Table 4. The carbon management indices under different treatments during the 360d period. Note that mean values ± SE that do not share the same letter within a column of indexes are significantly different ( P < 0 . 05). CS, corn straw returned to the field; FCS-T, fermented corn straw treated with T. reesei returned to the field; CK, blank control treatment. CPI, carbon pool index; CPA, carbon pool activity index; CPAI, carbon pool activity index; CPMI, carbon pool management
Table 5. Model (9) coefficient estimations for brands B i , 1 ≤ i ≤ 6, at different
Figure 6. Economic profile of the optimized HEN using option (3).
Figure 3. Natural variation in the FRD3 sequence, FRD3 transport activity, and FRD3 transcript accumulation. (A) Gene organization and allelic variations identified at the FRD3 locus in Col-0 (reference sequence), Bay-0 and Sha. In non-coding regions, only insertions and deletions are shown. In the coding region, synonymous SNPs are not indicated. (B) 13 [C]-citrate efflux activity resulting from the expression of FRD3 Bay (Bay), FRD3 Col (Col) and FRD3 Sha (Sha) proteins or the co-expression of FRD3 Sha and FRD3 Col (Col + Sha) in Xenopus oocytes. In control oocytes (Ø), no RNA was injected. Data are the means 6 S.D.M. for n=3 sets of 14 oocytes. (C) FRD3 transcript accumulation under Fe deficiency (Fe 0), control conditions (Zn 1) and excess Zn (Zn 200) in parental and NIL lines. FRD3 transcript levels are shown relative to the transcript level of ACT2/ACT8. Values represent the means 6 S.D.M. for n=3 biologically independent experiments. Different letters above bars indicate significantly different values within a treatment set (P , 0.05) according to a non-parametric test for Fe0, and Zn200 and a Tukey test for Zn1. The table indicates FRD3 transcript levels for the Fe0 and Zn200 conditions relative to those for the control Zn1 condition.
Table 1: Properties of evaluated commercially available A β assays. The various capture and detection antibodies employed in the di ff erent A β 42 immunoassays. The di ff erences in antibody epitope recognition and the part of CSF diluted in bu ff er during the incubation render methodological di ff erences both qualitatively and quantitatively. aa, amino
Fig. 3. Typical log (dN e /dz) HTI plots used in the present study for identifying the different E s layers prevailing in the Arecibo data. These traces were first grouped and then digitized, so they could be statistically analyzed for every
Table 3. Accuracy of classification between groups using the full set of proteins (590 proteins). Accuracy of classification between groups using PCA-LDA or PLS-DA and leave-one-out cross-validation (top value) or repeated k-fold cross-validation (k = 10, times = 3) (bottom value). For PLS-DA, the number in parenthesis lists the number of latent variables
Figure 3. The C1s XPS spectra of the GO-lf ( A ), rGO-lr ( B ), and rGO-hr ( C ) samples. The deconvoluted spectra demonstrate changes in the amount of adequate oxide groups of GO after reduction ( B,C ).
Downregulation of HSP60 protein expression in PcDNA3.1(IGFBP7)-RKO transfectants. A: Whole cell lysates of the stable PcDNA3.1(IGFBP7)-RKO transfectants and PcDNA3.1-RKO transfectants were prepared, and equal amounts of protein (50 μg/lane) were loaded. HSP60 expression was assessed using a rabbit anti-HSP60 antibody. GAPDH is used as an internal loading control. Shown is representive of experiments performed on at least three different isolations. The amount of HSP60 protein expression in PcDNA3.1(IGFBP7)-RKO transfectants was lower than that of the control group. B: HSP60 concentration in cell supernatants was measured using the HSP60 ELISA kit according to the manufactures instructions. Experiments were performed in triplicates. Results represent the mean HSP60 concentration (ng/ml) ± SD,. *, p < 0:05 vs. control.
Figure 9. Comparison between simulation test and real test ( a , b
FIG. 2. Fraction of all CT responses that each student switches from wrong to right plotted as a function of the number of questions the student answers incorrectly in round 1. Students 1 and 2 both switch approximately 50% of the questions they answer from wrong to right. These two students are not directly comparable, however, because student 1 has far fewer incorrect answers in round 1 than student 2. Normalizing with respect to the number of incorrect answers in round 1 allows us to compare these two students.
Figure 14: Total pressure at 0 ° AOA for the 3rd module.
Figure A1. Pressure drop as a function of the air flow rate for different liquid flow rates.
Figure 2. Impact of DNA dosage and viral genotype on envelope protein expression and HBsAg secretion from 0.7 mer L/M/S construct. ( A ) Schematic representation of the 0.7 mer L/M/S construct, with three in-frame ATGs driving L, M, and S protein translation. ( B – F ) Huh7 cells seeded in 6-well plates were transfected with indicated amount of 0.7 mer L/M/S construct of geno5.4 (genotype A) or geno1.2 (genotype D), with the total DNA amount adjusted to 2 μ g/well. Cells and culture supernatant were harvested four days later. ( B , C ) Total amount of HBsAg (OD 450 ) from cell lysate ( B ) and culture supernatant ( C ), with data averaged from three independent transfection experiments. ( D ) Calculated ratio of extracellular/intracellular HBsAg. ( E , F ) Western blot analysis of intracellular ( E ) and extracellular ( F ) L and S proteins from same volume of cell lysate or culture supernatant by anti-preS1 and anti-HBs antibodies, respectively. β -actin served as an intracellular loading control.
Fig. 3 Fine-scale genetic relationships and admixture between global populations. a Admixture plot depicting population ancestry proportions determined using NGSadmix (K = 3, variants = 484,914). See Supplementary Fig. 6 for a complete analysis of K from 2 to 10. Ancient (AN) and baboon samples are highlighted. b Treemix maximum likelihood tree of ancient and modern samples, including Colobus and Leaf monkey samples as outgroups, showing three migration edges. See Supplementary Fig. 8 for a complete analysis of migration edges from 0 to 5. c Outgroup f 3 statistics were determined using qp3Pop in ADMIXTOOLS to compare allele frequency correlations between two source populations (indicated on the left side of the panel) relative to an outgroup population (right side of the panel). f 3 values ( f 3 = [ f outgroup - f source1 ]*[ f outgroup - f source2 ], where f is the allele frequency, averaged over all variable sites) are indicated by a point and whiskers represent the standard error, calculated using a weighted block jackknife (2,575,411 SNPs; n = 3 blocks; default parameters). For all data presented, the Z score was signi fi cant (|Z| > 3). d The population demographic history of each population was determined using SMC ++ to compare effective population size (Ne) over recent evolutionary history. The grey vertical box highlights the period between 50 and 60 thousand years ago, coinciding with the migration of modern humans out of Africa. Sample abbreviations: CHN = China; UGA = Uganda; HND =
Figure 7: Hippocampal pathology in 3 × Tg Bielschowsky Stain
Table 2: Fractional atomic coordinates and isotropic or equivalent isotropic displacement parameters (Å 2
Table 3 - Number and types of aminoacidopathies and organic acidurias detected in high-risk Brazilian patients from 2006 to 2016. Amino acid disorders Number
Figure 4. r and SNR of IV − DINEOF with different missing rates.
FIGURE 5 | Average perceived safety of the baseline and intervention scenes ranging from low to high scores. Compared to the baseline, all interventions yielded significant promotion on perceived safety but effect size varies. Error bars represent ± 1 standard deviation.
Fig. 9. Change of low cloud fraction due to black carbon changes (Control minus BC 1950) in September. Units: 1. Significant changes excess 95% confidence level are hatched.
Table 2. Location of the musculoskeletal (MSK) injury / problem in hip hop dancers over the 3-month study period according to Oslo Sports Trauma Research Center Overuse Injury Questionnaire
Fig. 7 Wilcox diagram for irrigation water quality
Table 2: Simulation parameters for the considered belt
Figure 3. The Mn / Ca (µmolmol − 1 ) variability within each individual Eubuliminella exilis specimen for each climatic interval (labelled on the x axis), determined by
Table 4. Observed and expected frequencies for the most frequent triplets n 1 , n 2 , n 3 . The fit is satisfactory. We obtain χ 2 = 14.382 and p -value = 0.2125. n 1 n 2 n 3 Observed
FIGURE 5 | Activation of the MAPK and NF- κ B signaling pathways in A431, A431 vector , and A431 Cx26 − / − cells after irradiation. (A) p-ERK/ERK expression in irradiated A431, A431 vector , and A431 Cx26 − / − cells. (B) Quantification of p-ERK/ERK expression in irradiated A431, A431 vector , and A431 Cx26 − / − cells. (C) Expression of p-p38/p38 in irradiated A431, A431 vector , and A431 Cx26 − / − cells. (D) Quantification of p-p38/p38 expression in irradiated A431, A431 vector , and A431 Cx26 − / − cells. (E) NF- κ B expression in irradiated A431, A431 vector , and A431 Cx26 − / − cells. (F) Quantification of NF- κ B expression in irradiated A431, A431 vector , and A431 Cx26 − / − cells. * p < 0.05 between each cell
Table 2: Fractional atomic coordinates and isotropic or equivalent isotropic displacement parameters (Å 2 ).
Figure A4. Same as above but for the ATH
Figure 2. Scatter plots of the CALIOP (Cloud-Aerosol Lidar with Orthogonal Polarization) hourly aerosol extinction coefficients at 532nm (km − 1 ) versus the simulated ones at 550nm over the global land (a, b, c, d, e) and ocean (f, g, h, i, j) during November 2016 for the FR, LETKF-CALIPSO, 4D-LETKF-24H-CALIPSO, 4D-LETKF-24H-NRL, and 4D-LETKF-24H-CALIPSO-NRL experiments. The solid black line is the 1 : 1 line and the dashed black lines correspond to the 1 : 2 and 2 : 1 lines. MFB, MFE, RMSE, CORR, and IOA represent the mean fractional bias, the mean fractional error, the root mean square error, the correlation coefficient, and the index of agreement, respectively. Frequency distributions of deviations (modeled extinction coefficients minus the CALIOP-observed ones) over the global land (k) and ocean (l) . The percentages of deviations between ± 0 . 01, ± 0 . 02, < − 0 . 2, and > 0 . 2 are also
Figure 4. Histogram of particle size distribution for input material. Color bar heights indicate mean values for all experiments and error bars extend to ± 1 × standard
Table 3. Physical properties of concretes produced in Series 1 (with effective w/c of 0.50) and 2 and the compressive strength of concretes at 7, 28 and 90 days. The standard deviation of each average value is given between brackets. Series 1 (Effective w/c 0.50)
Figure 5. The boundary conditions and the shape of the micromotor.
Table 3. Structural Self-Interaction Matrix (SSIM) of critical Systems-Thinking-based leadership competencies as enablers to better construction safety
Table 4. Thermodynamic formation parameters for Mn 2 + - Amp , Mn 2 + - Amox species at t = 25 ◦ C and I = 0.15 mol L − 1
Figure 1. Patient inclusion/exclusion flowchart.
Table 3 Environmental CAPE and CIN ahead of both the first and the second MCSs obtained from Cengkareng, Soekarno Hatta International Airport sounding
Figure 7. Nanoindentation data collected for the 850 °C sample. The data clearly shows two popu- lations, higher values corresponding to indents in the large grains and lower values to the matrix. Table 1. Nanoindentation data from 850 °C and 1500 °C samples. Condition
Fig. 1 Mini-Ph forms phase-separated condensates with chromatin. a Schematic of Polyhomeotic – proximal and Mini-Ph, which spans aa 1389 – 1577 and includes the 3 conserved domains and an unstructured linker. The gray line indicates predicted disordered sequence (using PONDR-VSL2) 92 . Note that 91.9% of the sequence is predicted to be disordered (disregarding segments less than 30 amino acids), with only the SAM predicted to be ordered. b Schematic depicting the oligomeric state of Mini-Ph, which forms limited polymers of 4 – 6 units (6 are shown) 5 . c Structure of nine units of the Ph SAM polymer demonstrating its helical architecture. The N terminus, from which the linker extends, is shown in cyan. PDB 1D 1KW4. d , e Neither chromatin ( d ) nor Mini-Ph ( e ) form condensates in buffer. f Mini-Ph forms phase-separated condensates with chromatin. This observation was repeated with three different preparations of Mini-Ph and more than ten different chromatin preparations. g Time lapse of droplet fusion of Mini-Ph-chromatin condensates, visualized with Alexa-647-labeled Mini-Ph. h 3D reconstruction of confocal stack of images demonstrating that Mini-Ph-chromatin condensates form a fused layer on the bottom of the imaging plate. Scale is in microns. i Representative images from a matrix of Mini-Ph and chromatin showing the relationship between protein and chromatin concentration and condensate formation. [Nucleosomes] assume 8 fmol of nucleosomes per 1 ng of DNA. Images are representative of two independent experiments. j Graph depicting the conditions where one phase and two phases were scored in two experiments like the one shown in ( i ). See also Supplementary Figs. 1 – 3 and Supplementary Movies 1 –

-------------------------

> [WORK REQUIRED]:
Whenever a line of the data includes "rates", copy that line.

> [SOLUTION TO THIS PROBLEM]:
Figure A1. Pressure drop as a function of the air flow rate for different liquid flow rates.
Figure 4. r and SNR of IV − DINEOF with different missing rates.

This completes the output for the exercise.